When the Civil War broke out Gillespie organized a corps of eighty Sisters of Holy Cross to care for the sick and wounded soldiers. Four of the sisters were assigned to the USS Red Rover, the U.S. Navy's first hospital ship, which served the Mississippi Squadron until the end of the American Civil War. They were the first female nurses to serve on board a Navy ship.

She established hospitals, both temporary and permanent, and, when generals failed to secure needed aid for the sick and wounded, she made trips to Washington on their behalf. Her influence in Washington was significant both because of her family connections and because of the recognition of her wonderful work for the sick and wounded soldiers. Her headquarters were at Cairo, Illinois, in ill-provided buildings. The close of the war left her physically enfeebled, but she returned to St. Mary's and resumed her educational work.

==Later life==
She compiled two series of readers for use in Catholic schools, the "Metropolitan" and "Excelsior".

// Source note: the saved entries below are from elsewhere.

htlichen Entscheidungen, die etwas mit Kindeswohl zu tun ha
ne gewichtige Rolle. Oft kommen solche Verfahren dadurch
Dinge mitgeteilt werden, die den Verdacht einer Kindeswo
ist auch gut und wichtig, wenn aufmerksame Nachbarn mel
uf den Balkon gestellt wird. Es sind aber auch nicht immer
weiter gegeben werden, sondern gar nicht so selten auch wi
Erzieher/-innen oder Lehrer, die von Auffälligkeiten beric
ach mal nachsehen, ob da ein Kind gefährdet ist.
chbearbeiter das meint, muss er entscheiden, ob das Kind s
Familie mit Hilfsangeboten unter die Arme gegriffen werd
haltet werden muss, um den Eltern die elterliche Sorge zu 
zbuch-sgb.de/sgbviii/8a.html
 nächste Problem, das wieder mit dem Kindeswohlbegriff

In 1869, at the advice of Bishop Luers of Fort Wayne, the Sisters of the Holy Cross in the United States determined on a separation from the members of the congregation in France. This was effected with Gillespie as Superior General of the new congregation. Under her rule, thirty-five institutions were founded throughout the United States, among them St. Cecilia's and Holy Cross Academies, Washington, D. C.; St. Mary's Academy, Salt Lake City, Utah; St. Mary's Academy, Austin, Texas; St. Catherine's Normal Institute, Baltimore, Maryland; and Hawke's Hospital, Mt. Carmel, Columbus, Ohio. Gillespie was the moving spirit in the establishment in 1865 of the "Ave Maria", to whose pages she made many contributions. On laying down the burdens of her superiorship, Gillespie was chosen Mistress of Novices at St. Mary's, and in September, 1886, she was again made the head of St. Mary's Academy, at which post she remained until her death.

Gillespie's brother was Neal Henry Gillespie.